Protecting environment ‘key challenge of our times’
European declaration points to threats to global peace, stability
Leaders from16 European countries called Friday for greater efforts to curb global warming ahead of international climate talks taking place in Poland next month.
In a joint declaration, presidents and prime ministers from Cyprus to Sweden described climate change as “the key challenge of our time,” noting that average global temperatures have increased sharply since pre-industrial times.
“We have felt the immediate effects as recently as this summer, including in Europe,” the leaders said. “Heat waves and scorching fires from Greece to the Arctic Circle claimed the lives of dozens of women, men, and children while eradicating the livelihoods of many others.”
The declaration, spearheaded by Austrian President Alexander Van der Bellen, says that while further warming “is a serious threat to peace and stability around the globe,” measures to prevent it are both necessary and potentially beneficial to economies and societies around the world.

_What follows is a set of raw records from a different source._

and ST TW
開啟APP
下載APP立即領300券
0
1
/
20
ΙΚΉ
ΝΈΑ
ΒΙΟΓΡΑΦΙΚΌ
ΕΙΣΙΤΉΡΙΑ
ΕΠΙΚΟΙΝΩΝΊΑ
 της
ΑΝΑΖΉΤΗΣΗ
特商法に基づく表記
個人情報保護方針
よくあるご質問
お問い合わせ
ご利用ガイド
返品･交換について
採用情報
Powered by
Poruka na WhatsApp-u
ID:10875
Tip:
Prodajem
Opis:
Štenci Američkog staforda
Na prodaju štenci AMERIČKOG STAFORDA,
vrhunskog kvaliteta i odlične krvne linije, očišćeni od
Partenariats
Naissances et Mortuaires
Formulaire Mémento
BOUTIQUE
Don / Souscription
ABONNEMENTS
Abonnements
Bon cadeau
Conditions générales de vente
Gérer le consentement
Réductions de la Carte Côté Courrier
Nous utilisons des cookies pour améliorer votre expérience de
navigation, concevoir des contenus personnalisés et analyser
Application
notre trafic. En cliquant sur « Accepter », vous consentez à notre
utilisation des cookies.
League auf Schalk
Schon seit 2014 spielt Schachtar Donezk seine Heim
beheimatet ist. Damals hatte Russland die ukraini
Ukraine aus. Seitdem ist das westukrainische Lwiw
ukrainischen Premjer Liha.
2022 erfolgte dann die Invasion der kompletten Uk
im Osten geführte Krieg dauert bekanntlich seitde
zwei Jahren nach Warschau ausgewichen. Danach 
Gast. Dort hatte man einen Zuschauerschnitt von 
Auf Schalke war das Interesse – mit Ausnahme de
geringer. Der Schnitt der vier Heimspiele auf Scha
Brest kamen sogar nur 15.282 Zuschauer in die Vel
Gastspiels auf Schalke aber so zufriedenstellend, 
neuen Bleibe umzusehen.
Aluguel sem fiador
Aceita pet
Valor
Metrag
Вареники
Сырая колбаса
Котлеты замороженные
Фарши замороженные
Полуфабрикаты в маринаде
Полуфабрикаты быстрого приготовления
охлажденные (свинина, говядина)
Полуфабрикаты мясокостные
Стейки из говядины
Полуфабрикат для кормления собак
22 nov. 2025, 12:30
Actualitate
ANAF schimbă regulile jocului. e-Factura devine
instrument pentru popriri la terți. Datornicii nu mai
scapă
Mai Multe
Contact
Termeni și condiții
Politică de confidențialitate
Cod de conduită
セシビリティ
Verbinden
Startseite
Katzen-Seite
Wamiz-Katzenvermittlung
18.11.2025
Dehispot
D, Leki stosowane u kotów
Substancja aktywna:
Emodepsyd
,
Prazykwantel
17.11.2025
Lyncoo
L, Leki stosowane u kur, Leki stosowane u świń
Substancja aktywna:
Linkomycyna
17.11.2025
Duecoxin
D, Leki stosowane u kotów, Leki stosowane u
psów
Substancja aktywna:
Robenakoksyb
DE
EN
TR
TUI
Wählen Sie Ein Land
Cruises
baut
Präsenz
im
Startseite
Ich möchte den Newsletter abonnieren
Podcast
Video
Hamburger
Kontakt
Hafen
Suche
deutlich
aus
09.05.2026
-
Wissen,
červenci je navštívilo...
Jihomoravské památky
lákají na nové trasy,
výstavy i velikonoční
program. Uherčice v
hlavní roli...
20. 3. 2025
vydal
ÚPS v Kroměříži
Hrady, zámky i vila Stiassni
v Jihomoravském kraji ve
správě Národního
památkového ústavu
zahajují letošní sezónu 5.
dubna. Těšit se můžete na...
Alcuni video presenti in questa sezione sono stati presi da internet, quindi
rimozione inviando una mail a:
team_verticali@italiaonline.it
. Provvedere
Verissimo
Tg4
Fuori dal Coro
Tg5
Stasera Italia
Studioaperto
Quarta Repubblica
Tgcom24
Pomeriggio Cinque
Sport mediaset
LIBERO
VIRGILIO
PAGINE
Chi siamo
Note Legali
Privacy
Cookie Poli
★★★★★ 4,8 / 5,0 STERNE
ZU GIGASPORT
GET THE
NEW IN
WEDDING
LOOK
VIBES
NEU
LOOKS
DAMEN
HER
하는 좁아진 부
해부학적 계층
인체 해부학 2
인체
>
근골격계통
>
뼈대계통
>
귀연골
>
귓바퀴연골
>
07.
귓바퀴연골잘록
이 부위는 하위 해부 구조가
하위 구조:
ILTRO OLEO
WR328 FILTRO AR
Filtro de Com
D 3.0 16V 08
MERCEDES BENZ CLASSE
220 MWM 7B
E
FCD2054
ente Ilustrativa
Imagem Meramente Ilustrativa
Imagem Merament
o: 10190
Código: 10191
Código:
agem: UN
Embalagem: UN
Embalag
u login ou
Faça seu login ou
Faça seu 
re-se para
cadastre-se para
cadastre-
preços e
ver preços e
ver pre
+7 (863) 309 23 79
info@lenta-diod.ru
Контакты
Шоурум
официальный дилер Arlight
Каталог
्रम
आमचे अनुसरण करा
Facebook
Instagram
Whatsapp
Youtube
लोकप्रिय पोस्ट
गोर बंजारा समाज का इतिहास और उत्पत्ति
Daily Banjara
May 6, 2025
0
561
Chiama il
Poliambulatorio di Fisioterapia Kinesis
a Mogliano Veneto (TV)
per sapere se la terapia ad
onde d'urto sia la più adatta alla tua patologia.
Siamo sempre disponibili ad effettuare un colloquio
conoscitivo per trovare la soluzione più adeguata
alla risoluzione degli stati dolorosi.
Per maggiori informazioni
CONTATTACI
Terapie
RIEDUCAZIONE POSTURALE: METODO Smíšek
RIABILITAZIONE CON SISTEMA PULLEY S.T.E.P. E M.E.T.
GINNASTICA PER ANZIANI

Negotiators gathering in Poland next month will seek to finalize the framework of the 2015 Paris climate accord and discuss setting new, more ambitious goals for 2025. So far, the targets put forward by the more than 190 countries are insufficient to reduce greenhouse gas emissions to levels where global warming will remain under 2 degrees Celsius by the end of the century, let alone the 1.5-degree target set in Paris.